Required action: Reproduce the listing below line for line, omitting the pictures from your copy.

The data:
▼▼▼

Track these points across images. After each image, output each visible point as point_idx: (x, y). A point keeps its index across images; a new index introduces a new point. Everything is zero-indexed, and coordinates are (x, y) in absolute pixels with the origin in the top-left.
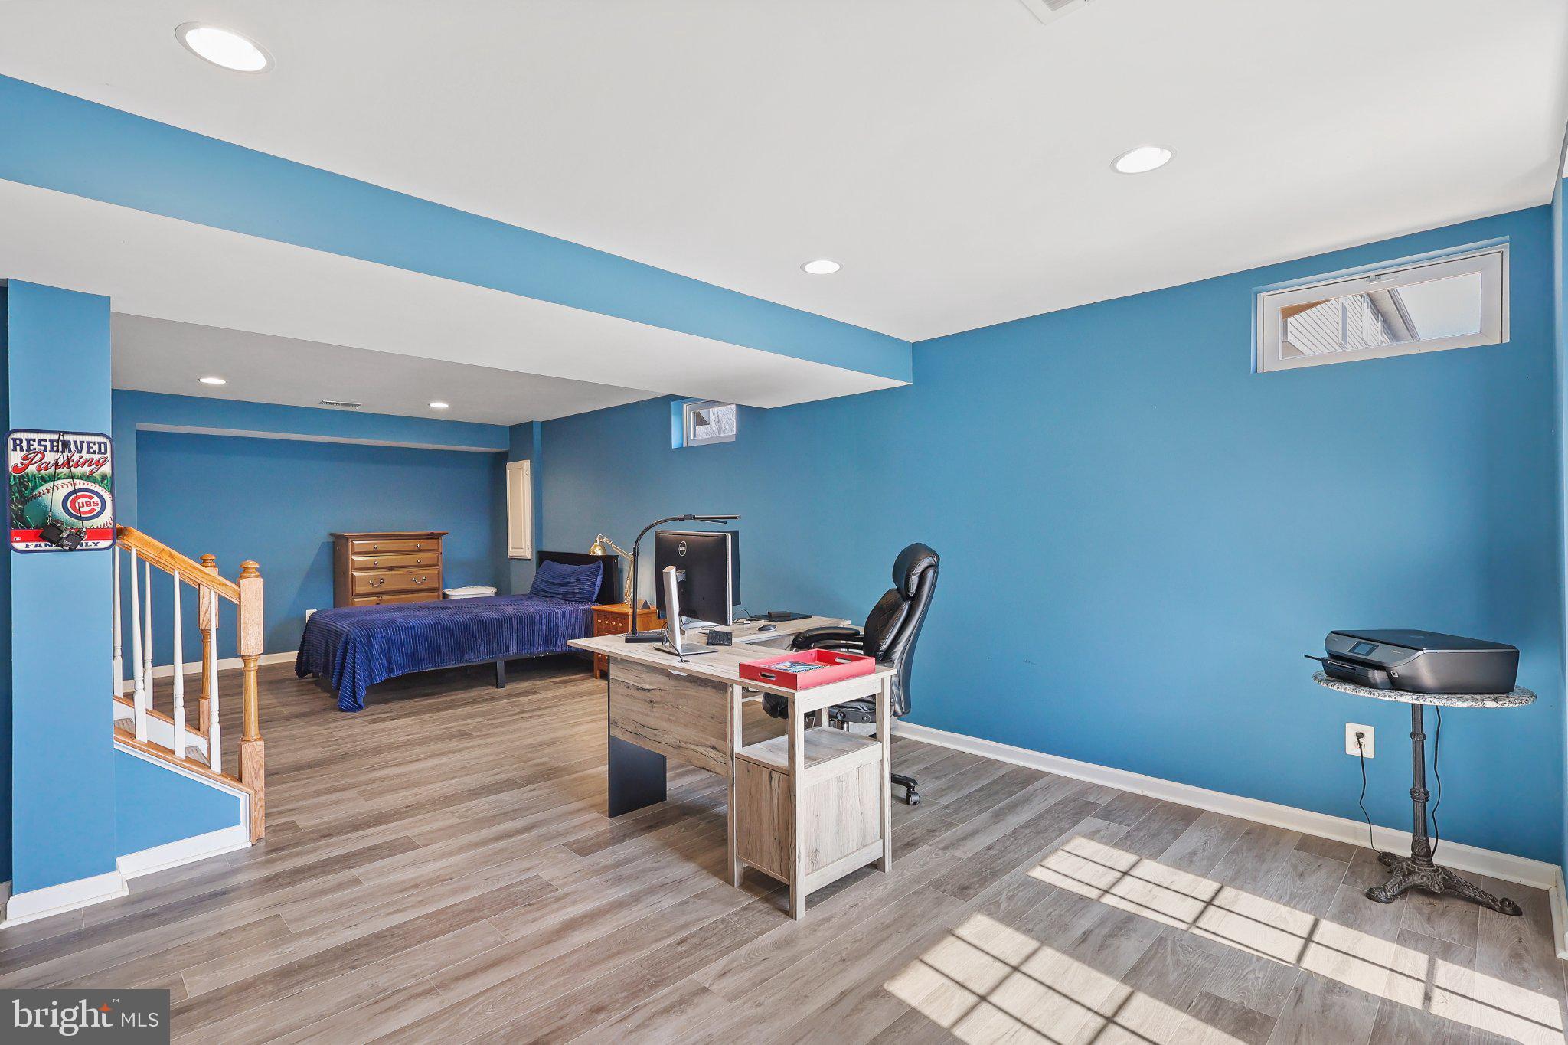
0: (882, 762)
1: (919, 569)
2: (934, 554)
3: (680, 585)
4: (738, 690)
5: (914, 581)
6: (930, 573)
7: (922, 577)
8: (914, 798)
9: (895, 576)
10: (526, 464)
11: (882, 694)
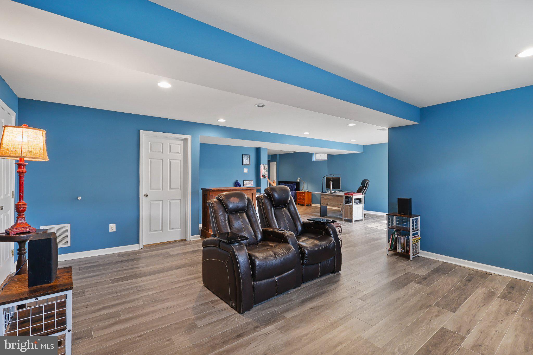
0: (362, 207)
1: (366, 183)
2: (369, 180)
3: (332, 184)
4: (344, 196)
5: (366, 184)
6: (368, 183)
7: (367, 184)
8: (365, 216)
9: (362, 184)
10: (276, 163)
11: (362, 198)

▲▲▲

Answer box:
Track these points across images. After each image, output each visible point as point_idx: (x, y). A point keeps its index across images; a new index introduces a new point. Everything is zero-indexed, and coordinates are (x, y) in absolute pixels with the origin in the top-left.
0: (882, 762)
1: (919, 569)
2: (934, 554)
3: (680, 585)
4: (738, 690)
5: (914, 581)
6: (930, 573)
7: (922, 577)
8: (914, 798)
9: (895, 576)
10: (526, 464)
11: (882, 694)
0: (362, 207)
1: (366, 183)
2: (369, 180)
3: (332, 184)
4: (344, 196)
5: (366, 184)
6: (368, 183)
7: (367, 184)
8: (365, 216)
9: (362, 184)
10: (276, 163)
11: (362, 198)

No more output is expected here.